Barbican, opening his note-book, made the proper entry among the minutes of the meeting of December 6th.

"Now then, gentlemen," continued Ardan, "if you are ready for the second question, the necessary complement of the first, we may as well approach it at once. I propound it for discussion in the following form: Has the Moon ever been inhabited? Captain, the Committee would be delighted to hear your remarks on the subject."

"Gentlemen," began the Captain in reply, "I had formed my opinion regarding the ancient inhabitability of our Satellite long before I ever dreamed of testing my theory by anything like our present journey. I will now add that all our observations, so far made, have only served to confirm me in my opinion. I now venture to assert, not only with every kind of probability in my favor but also on what I consider most excellent arguments, that the Moon was once inhabited by a race of beings possessing an organization similar to our own, that she once produced animals anatomically resembling our terrestrial animals, and that all these living organizations, human and animal, have had their day, that that day vanished ages and ages ago, and that, consequently, Life, extinguished forever, can never again reveal its existence there under any form."

"Is the Chair," asked Ardan, "to infer from the honorable gentleman's observations that he considers the Moon to be a world much older than the Earth?"

"Not exactly that," replied the Captain without hesitation; "I rather mean to say that the Moon is a world that grew old more rapidly than the Earth; that it came to maturity earlier; that it ripened quicker, and was stricken with old age sooner. Owing to the difference of the volumes of the two worlds, the organizing forces of matter must have been comparatively much more violent in the interior of the Moon than in the interior of the Earth. The present condition of its surface, as we see it lying there beneath us at this moment, places this assertion beyond all possibility of doubt. Wrinkled, pitted, knotted, furrowed, scarred, nothing that we can show on Earth resembles it. Moon and Earth were called into existence by the Creator probably at the same period of time. In the first stages of their existence, they do not seem to have been anything better than masses of gas. Acted upon by various forces and various influences, all of course directed by an omnipotent intelligence, these gases by degrees became liquid, and the liquids grew condensed into solids until solidity could retain its shape. But the two heavenly bodies, though starting at the same time, developed at a very different ratio. Most undoubtedly, our globe was still gaseous or at most only liquid, at the period when the Moon, already hardened by cooling, began to become inhabitable."

"Most undoubtedly is good!" observed Ardan admiringly.

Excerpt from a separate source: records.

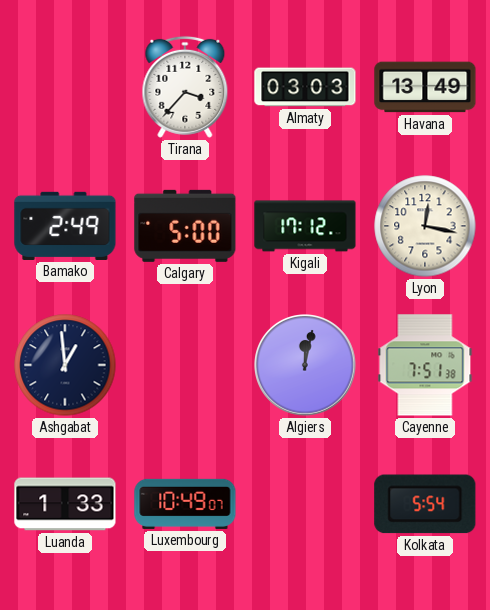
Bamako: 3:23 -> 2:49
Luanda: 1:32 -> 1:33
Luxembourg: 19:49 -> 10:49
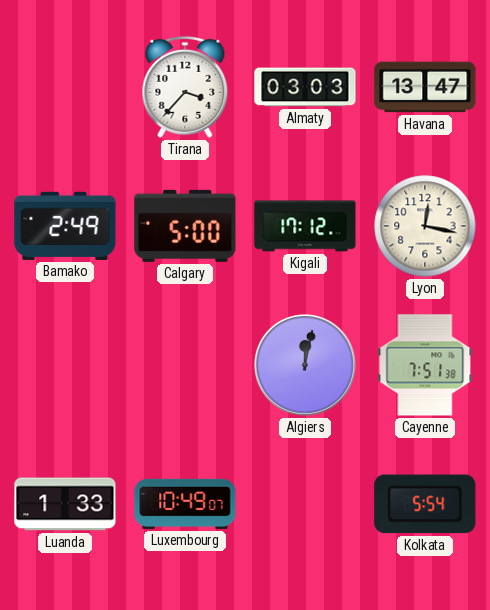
Havana: 13:49 -> 13:47
Ashgabat: 12:59 -> none
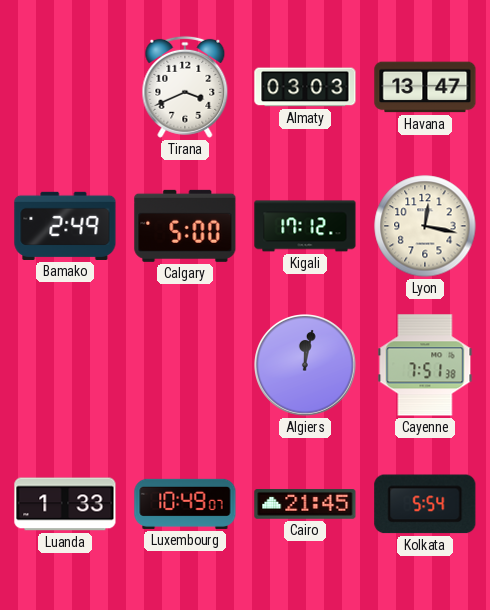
Tirana: 3:37 -> 3:41
Cairo: none -> 21:45
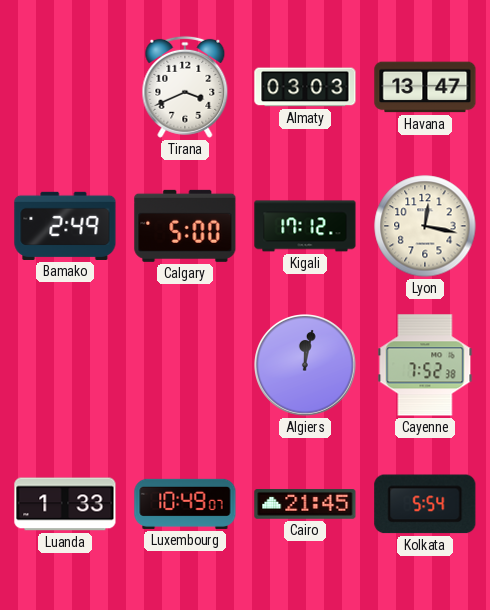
Cayenne: 7:51 -> 7:52
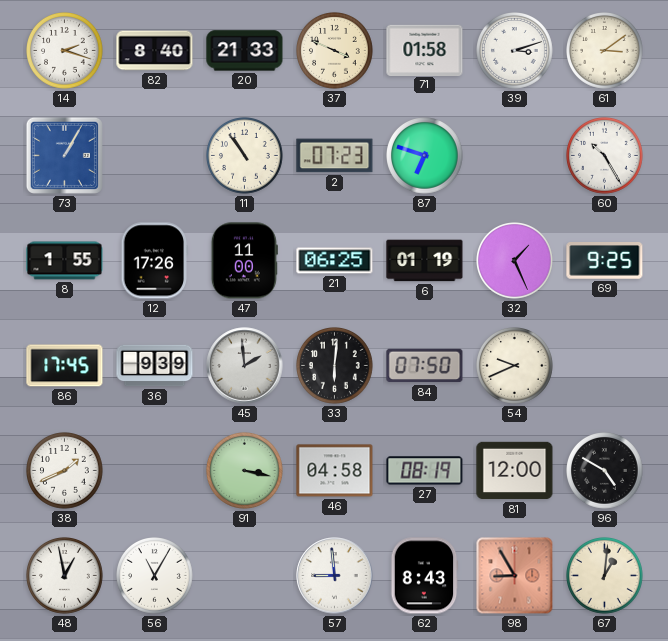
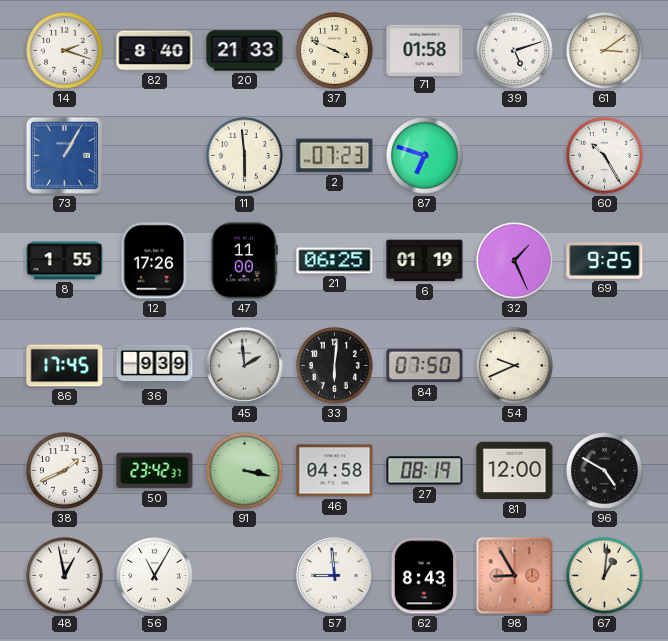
39: 3:12 -> 5:12
11: 10:54 -> 5:59
50: none -> 23:42
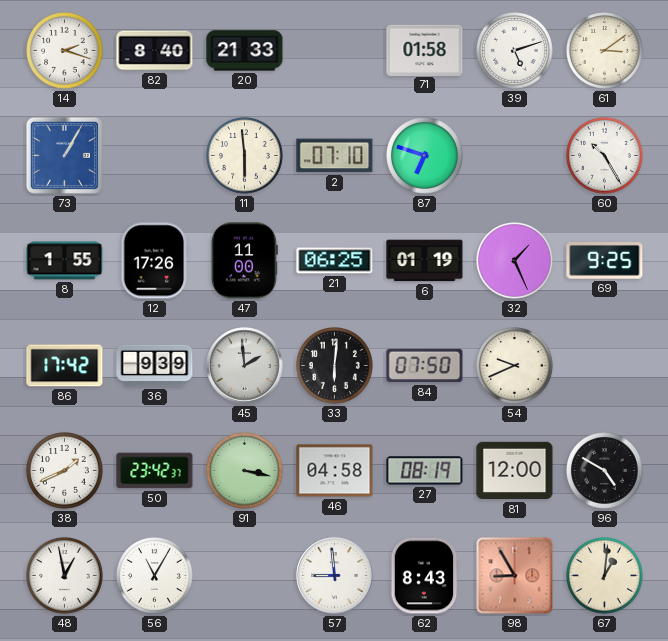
37: 3:49 -> none
2: 07:23 -> 07:10
86: 17:45 -> 17:42
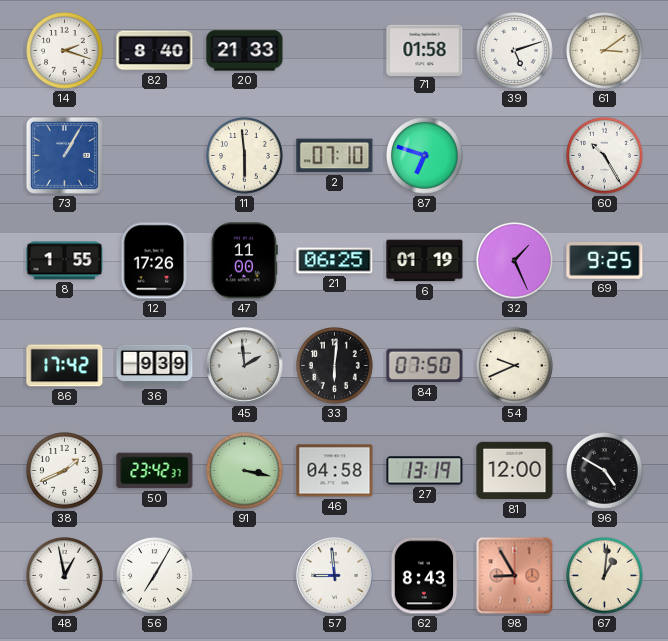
27: 08:19 -> 13:19
56: 11:05 -> 7:05
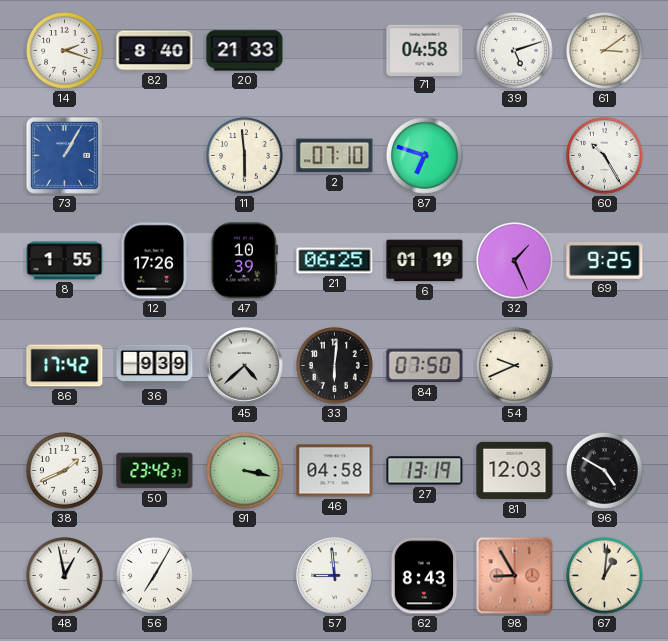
71: 01:58 -> 04:58
47: 11:00 -> 10:39
45: 1:59 -> 4:38
81: 12:00 -> 12:03
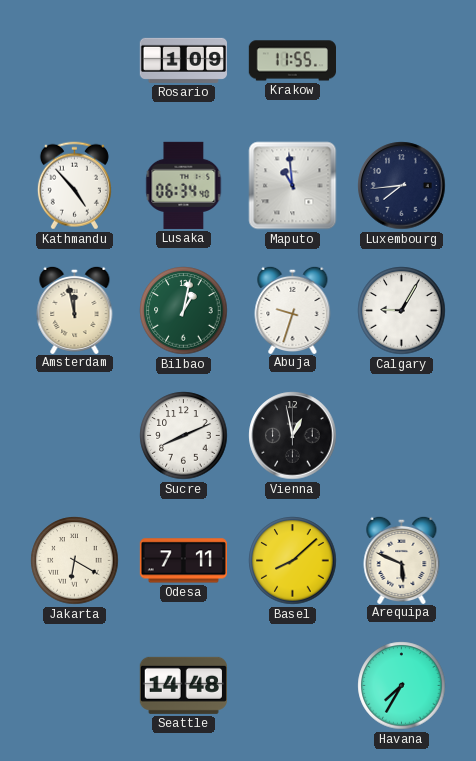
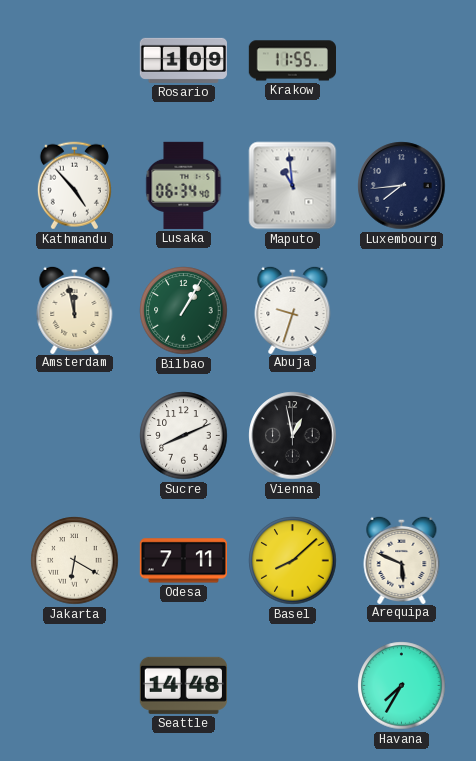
Bilbao: 1:02 -> 1:05
Calgary: 9:05 -> none
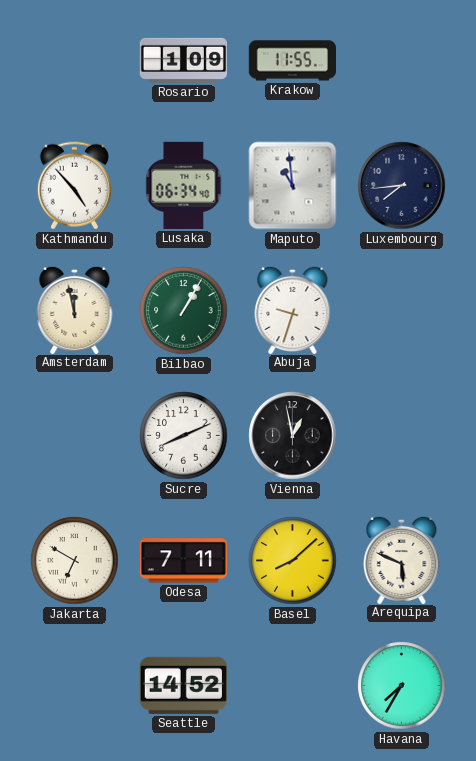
Jakarta: 6:20 -> 6:50
Seattle: 14:48 -> 14:52
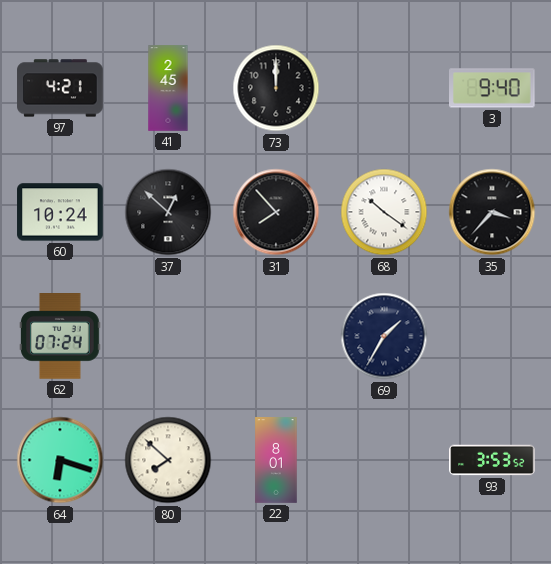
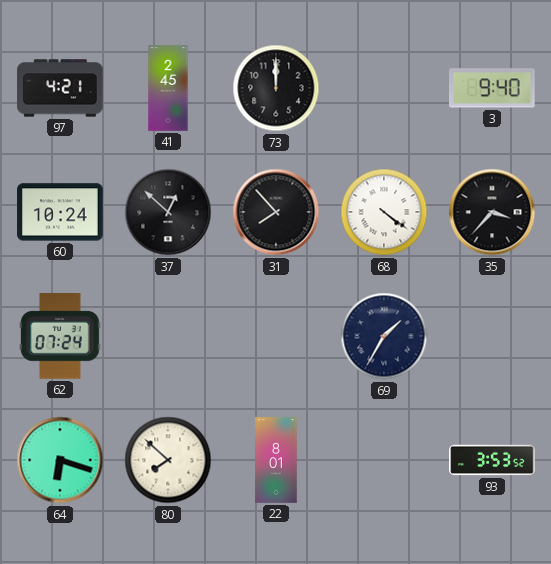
68: 10:21 -> 4:21
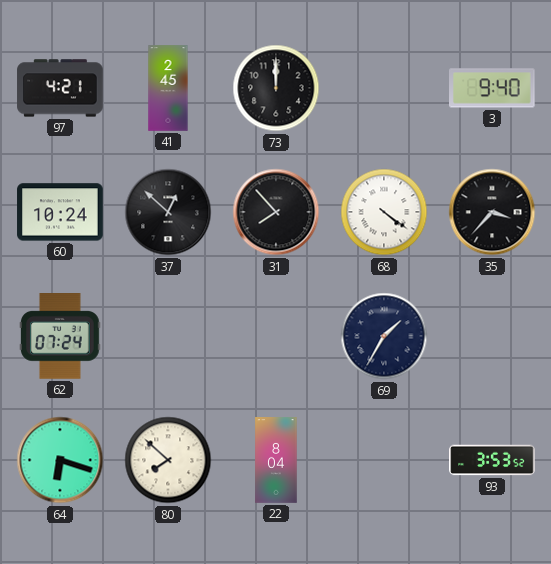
22: 8:01 -> 8:04
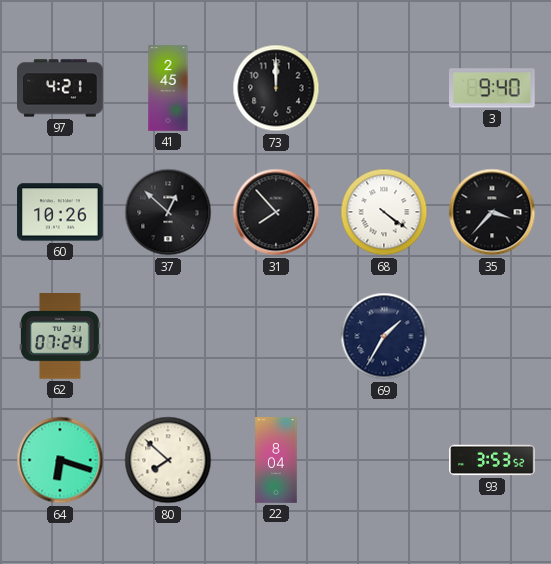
60: 10:24 -> 10:26
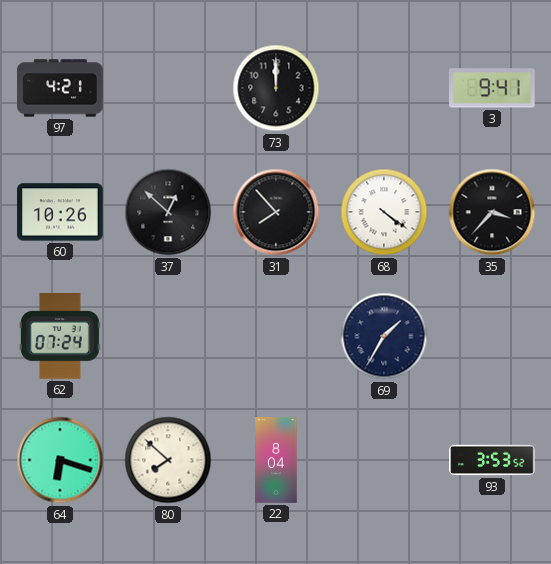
41: 2:45 -> none
3: 9:40 -> 9:41
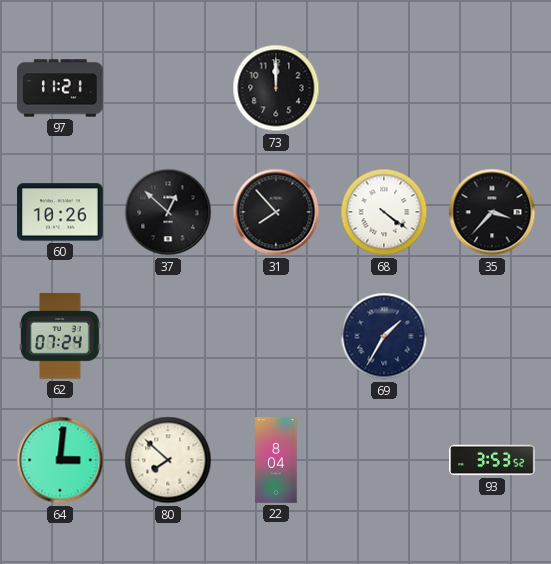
97: 4:21 -> 11:21
3: 9:41 -> none
64: 6:18 -> 3:01
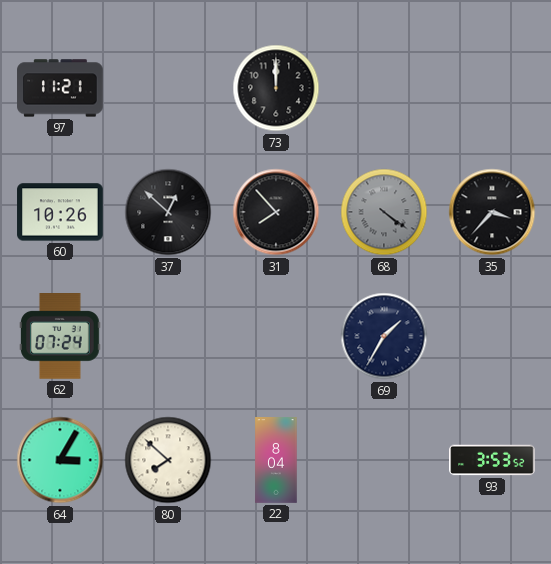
68 dial: white -> grey
64: 3:01 -> 3:05
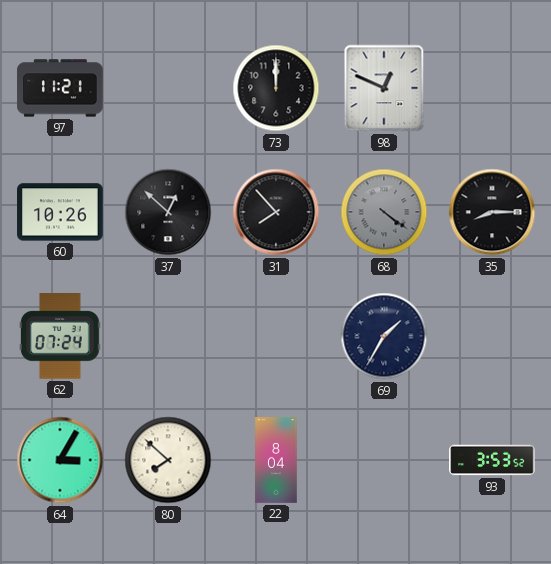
98: none -> 12:49
35: 3:37 -> 8:15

"At this period," continued the learned Captain, "an atmosphere surrounded her. The waters, shut in by this gaseous envelope, could no longer evaporate. Under the combined influences of air, water, light, and solar heat as well as internal heat, vegetation began to overspread the continents by this time ready to receive it, and most undoubtedly—I mean—a—incontestably—it was at this epoch that life manifested itself on the lunar surface. I say incontestably advisedly, for Nature never exhausts herself in producing useless things, and therefore a world, so wonderfully inhabitable, must of necessity have had inhabitants."

"I like of necessity too," said Ardan, who could never keep still; "I always did, when I felt my arguments to be what you call a little shaky."